Wednesday, April 29, 2015

The Evolution Of Mathematics As A Scientific Discipline

For the most part, Mathematics remains behind the scenes. We use the end results without really thinking about the complexity underlying the technology in our lives. We never wonder how it came to be so - we only know that is is so and use it because the 'big boys' says so. But the phenomenal advances in technology over the last 100 years parallel the rise of mathematics as an independent scientific discipline.
For so many years (about 4 centuries ago), mathematics was thought of as a discipline encompassing majorly arithmetic, algebra and geometry. It was virtually indistinguishable from science and philosophy. History tells that the above major branches (arithmetic, algebra and geometry) was developed by the ancient Greeks. It was maintained by the Islamic Scholars and was passed on by Christian Monks in the middle ages. Mathematics finally became a field in its own right with the advent and discovery of calculus by the English Mathematician and Physicist, Sir. Isaac Newton and German philosopher and mathematician Gottfried Wilhelm Leibniz during the 17th century. Until the 19th century, however, mathematics was used mainly by physicists, chemists and engineers.

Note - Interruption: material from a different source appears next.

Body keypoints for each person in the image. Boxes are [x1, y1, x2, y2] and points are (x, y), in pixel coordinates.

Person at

In the late 1800s, scientific researchers began probing the limits of observation, investigating the parts of the atom, and the nature of light. Scientists discovered the electron in 1897. They had learned that light consisted of electromagnetic waves in the 1860s, but physicist Albert Einstein showed in 1905 that light could also behave as particles. These discoveries, along with the inquiries into the wavelike nature of matter, led in turn to the rise of theoretical physics and to the creation of complex mathematical models that demonstrated physical laws. Einstein demonstrated the equivalence of mass and energy, summarized by the famous equation  e = mc squared, in his special theory of relativity in 1905. Later, Einstein's general theory of relativity extended special relativity to accelerated systems and showed gravity to be an effect of acceleration. These mathematical models marked the creation of modern physics. Their success in predicting new physical phenomenon, such as black holes and antimatter, led to an explosion of mathematical analysis. Areas in pure mathematics - that is, theory as opposed to applied, or practical mathematics became particularly active.

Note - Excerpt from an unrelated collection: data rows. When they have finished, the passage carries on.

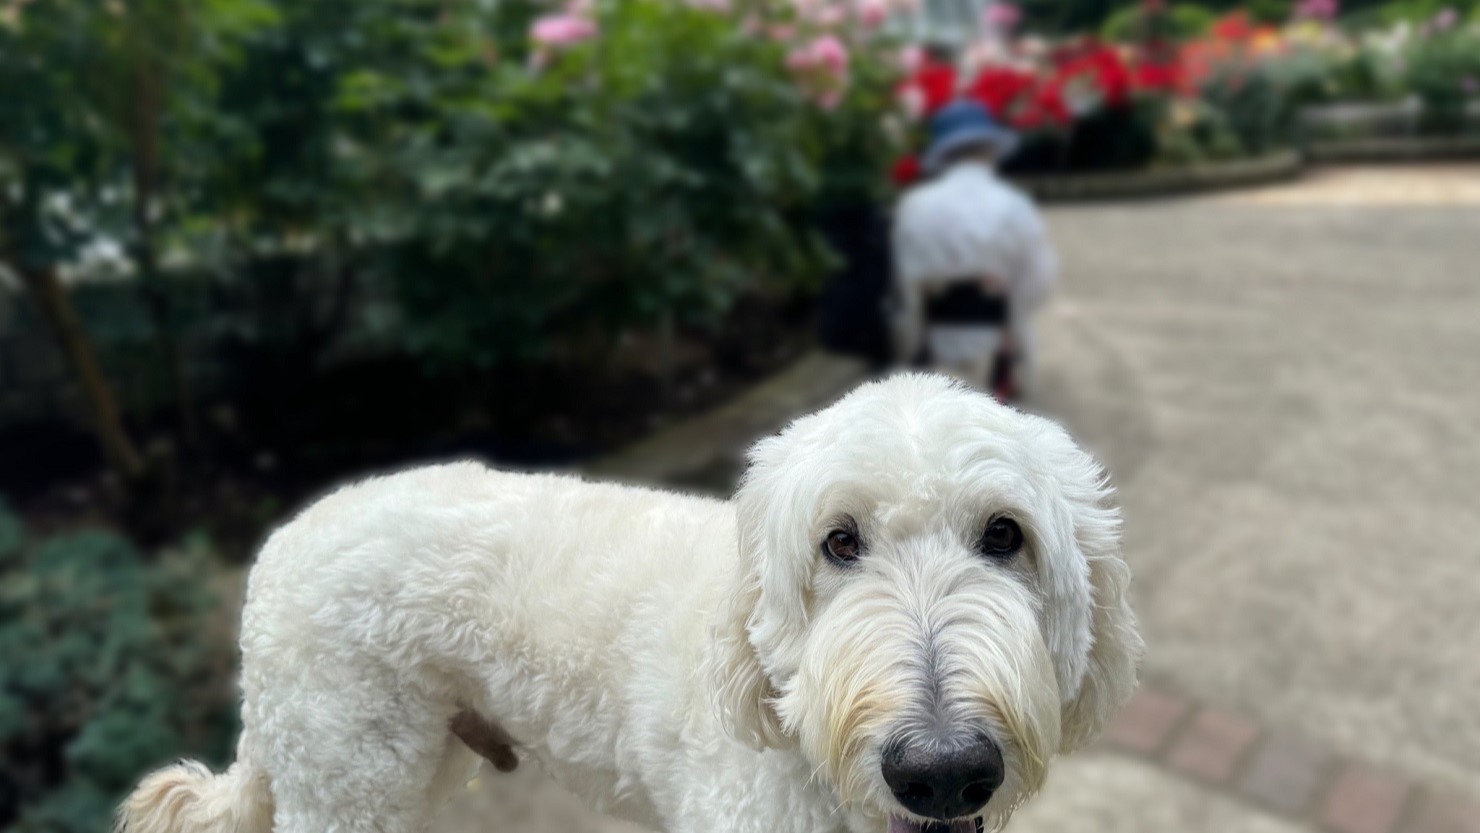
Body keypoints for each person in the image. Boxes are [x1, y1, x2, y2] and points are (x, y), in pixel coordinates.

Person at [890, 100, 1057, 401]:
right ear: (990, 149)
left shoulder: (914, 206)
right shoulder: (1015, 205)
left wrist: (912, 337)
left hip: (934, 348)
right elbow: (1039, 281)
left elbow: (908, 287)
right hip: (998, 347)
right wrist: (1012, 315)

A similar explosion of activity began in applied mathematics after the invention of the electronic computer, the ENIAC (Electronic Numerical Integrator and Calculator) in 1946. Initially built to calculate the trajectory of artillery shells, prediction, and wind-tunnel design. Computers aided the development of efficient numerical methods for solving complex mathematical systems.
"Without mathematics, we might be living in a world with beautiful art, literature and philosophy, but no technology" - Pilant, Micheal, S., B.S., M.S., Ph.D., Professor of mathematics Texas A & M University. (These statements may have been true some 50 years ago but currently, it is a mathematical heresy, a common fallacy as you would soon see). Even the medical advances of the last 50 years might not have occurred, Science and technology; in their turn, have provided many of the problems that motivated progress in mathematics. Such problems include the behaviour of weather systems, the motion of subatomic particles, and the creation of faster and smaller computers that can perform multiple tasks simultaneously.
With all these disciplines in which mathematics has contributed as a 'soul mate' to make simple, a problem of great difficulty, no wonder it is termed 'The Language of Science'.